**Data excerpt**
____

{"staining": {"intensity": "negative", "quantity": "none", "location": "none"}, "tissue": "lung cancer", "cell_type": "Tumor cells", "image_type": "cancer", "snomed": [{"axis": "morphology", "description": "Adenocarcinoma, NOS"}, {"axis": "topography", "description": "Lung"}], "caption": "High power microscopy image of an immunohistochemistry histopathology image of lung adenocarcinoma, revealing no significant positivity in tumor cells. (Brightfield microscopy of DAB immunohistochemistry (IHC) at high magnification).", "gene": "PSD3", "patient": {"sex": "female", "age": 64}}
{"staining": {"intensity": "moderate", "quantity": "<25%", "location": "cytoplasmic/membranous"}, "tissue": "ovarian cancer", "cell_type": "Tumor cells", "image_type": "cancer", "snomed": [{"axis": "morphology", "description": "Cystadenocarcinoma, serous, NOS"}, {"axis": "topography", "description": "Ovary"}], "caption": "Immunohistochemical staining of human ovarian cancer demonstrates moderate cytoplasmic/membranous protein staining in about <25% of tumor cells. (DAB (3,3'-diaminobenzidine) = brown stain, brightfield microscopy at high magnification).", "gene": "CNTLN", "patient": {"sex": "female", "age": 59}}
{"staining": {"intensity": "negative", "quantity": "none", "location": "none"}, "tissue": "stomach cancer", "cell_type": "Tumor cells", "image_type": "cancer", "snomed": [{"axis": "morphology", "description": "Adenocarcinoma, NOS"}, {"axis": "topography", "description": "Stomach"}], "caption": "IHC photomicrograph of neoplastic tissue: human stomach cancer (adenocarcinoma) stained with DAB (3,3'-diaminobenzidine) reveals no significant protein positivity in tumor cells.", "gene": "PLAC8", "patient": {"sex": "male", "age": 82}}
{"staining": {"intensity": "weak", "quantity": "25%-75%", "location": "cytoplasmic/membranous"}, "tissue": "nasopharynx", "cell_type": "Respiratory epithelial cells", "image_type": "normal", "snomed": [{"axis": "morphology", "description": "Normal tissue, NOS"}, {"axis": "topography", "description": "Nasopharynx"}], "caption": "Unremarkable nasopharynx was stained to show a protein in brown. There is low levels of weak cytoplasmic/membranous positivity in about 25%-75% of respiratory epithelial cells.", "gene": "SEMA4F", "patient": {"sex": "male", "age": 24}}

____

Set down the lines of the listing word for word, from its first line through the line containing "photomicrograph of neoplastic". Both of those lines belong in the answer, and no others do.

{"staining": {"intensity": "negative", "quantity": "none", "location": "none"}, "tissue": "lung cancer", "cell_type": "Tumor cells", "image_type": "cancer", "snomed": [{"axis": "morphology", "description": "Adenocarcinoma, NOS"}, {"axis": "topography", "description": "Lung"}], "caption": "High power microscopy image of an immunohistochemistry histopathology image of lung adenocarcinoma, revealing no significant positivity in tumor cells. (Brightfield microscopy of DAB immunohistochemistry (IHC) at high magnification).", "gene": "PSD3", "patient": {"sex": "female", "age": 64}}
{"staining": {"intensity": "moderate", "quantity": "<25%", "location": "cytoplasmic/membranous"}, "tissue": "ovarian cancer", "cell_type": "Tumor cells", "image_type": "cancer", "snomed": [{"axis": "morphology", "description": "Cystadenocarcinoma, serous, NOS"}, {"axis": "topography", "description": "Ovary"}], "caption": "Immunohistochemical staining of human ovarian cancer demonstrates moderate cytoplasmic/membranous protein staining in about <25% of tumor cells. (DAB (3,3'-diaminobenzidine) = brown stain, brightfield microscopy at high magnification).", "gene": "CNTLN", "patient": {"sex": "female", "age": 59}}
{"staining": {"intensity": "negative", "quantity": "none", "location": "none"}, "tissue": "stomach cancer", "cell_type": "Tumor cells", "image_type": "cancer", "snomed": [{"axis": "morphology", "description": "Adenocarcinoma, NOS"}, {"axis": "topography", "description": "Stomach"}], "caption": "IHC photomicrograph of neoplastic tissue: human stomach cancer (adenocarcinoma) stained with DAB (3,3'-diaminobenzidine) reveals no significant protein positivity in tumor cells.", "gene": "PLAC8", "patient": {"sex": "male", "age": 82}}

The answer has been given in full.